Pubblicato su Domani
di Vincenzo Visco
È generalmente riconosciuto che i paesi orientali abbiano gestito con maggiore efficienza e capacità la crisi epidemica, riuscendo non solo a limitare i danni alla popolazione e i costi sanitari, ma anche a evitare conseguenze economiche particolarmente negative. Ciò è dipeso da vari fattori tra cui l’esperienza acquisita con la precedente epidemia Sars, ma soprattutto l’utilizzo di meccanismi di tracciamento sistematici, pervasivi e continuativi dei contagiati. Questo è l’approccio che si sta tentando di adottare anche in Italia e negli altri paesi europei, con risultati finora deludenti, sia per motivi organizzativi sia per l’impossibilità (politica?) di intervenire in maniera incisiva sui comportamenti individuali.
La tutela della privacy
La questione della tutela della privacy è stata infatti al centro del dibattito, come se di fronte al pericolo di restare vittime del virus fosse poi così importante per i cittadini non far conoscere alle autorità sanitarie (e non al ministro dell’Interno) i loro spostamenti e le loro frequentazioni. Si è prodotta così l’applicazione Immuni scaricabile su base volontaria e con una tecnologia limitatamente efficace, mentre sarebbe stato, e sarebbe, necessario un tracciamento obbligatorio di tutti i cittadini a rischio, pur senza arrivare al riconoscimento facciale e ad altri interventi inutilmente invasivi adottati altrove. Abbiamo così compromesso fin dall’inizio la possibilità di un contrasto efficace e tempestivo della pandemia.

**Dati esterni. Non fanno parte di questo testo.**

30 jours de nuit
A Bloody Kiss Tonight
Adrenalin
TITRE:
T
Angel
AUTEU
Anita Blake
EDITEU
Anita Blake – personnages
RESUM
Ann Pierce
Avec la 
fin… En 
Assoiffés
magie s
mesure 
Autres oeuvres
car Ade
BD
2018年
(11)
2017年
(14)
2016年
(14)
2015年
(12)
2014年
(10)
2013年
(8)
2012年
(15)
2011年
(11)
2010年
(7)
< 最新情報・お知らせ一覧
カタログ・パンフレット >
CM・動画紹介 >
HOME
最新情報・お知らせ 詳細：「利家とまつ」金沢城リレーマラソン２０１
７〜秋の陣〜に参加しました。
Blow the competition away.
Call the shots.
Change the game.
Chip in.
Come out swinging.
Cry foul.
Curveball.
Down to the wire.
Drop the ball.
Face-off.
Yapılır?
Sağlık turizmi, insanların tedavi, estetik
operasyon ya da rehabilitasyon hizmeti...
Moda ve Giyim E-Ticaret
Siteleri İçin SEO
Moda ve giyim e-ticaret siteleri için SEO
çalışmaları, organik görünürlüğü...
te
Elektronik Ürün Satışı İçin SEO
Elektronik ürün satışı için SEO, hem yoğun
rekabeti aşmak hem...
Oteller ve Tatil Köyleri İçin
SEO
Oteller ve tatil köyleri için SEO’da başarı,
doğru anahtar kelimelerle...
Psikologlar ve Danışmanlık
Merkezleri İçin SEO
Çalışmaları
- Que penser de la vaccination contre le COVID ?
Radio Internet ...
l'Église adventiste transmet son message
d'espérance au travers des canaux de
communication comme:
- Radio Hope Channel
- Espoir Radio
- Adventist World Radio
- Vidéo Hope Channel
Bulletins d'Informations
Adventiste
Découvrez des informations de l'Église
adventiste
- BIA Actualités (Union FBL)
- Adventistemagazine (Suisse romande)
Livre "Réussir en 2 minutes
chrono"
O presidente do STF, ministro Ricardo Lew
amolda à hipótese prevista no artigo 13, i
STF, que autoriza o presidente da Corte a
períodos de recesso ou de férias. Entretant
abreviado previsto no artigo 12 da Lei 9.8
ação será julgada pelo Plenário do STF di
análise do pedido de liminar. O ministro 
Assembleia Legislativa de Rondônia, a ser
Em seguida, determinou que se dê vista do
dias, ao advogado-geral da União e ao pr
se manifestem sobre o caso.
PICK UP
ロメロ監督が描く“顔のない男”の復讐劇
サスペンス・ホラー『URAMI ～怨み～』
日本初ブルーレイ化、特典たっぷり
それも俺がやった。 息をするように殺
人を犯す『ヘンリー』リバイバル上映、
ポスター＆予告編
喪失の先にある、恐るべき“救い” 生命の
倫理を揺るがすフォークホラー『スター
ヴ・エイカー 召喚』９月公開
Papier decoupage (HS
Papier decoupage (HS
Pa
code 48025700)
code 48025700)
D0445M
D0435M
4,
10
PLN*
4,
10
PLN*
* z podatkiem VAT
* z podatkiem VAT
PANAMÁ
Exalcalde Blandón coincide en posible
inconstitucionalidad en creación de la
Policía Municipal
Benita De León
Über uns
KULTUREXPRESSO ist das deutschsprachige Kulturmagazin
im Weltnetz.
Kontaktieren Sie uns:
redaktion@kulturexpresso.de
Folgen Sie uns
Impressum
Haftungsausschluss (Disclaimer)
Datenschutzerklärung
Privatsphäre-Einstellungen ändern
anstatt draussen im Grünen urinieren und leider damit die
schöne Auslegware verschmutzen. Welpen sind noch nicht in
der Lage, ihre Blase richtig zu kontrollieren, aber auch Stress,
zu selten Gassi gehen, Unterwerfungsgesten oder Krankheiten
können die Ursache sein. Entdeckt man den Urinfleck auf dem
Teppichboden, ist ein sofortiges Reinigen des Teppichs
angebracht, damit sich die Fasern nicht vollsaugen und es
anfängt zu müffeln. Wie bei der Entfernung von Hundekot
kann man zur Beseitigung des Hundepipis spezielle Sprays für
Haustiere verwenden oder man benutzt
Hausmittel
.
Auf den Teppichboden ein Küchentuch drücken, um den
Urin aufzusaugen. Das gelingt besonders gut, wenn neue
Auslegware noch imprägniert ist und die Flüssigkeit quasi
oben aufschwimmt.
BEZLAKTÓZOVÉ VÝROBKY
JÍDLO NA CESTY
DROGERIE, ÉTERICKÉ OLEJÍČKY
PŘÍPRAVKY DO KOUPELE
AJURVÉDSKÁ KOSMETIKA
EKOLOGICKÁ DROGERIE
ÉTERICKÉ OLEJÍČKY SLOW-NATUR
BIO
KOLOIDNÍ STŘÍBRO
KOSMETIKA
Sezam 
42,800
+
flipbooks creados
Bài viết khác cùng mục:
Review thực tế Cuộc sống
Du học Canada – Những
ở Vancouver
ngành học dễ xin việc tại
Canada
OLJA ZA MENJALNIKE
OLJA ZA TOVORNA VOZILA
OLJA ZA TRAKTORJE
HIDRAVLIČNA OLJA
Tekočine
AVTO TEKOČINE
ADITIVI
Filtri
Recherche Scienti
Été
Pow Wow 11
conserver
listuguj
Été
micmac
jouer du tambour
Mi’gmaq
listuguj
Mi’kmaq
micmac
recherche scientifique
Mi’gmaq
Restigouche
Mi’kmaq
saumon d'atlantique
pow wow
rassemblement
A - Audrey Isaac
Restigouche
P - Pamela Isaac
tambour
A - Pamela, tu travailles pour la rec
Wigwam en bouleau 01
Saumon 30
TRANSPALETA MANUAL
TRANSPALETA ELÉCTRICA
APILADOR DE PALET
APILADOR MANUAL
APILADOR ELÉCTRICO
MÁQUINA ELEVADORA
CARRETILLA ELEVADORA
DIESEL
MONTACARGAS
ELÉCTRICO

È stato detto che esistono delle differenze storiche, culturali e legislative che impediscono interventi di questo tipo nelle democrazie liberali, mentre sarebbero tollerate in altri contesti. Boris Johnson si è spinto a dire che i metodi seguiti in Italia e Germania non sarebbero stati tollerati nel suo paese, troppo affezionato alla libertà. E questo è stato in realtà uno dei punti fondamentali della posizione delle destre politiche in tutto il mondo durante la pandemia.
Libertà e interesse collettivo
È proprio su questo aspetto che è necessaria una riflessione relativa al rapporto tra libertà individuale e interesse collettivo e al loro equilibrio nelle nostre società. Il rischio che l’individualismo prevalente, la sfiducia preconcetta nelle istituzioni pubbliche, la retorica antistatalista determinino danni sociali (ed economici) molto seri è infatti del tutto evidente. La tutela della privacy è un elemento fondamentale di ogni sistema politico basato sulle regole liberal democratiche, ma anche in questi sistemi occorre chiarire quali sono i limiti che l’interesse collettivo può porre a quelli individuali (o presunti tali).
Del resto è evidente che la funzione tradizionale delle Autorità garanti della privacy andrebbe attentamente riconsiderata nel momento in cui i nostri dati personali vengono liberamente utilizzati senza controllo dalle grandi società del web sulla base di consensi per lo più forniti in modo inconsapevole, se non estorti. In questa situazione i Garanti della privacy tendono a concentrarsi soprattutto sulla tutela dei cittadini nei confronti dello Stato e delle autorità pubbliche in generale. Non c’è dubbio che in tale attività il nostro Garante si è sistematicamente distinto negli ultimi anni.
Uno dei primi interventi della Privacy dopo la sua costituzione fu infatti quello di oscurare il sito del Consiglio di Stato perché pubblicava le proprie sentenze, provocando la rivolta degli avvocati (gli utenti principali delle sentenze stesse) ed essere costretta a una rapida marcia indietro perché la pubblicazione era in realtà prevista dalla legge. Più recentemente il Garante ha deciso di interferire e bloccare i lavori dell’Istat; è intervenuto a ostacolare le attività di ricerca scientifica da parte delle Università e della Banca d’Italia; ha bloccato una procedura dell’Inps sulle assenze dal lavoro per assenteismo; e soprattutto si è impegnato interferendo, limitando, ritardando o impedendo sistematicamente l’attività di contrasto all’evasione fiscale dell’Agenzia delle Entrate.
Si tratta di interventi sicuramente ispirati dalle migliori intenzioni, ma in contrasto con importanti esigenze collettive e spesso con il buon senso. Appare evidente, in conclusione, che ruolo, funzioni e comportamenti concreti del Garante dovrebbero essere oggetto di un’analisi critica e autocritica anche alla luce della vicenda della pandemia.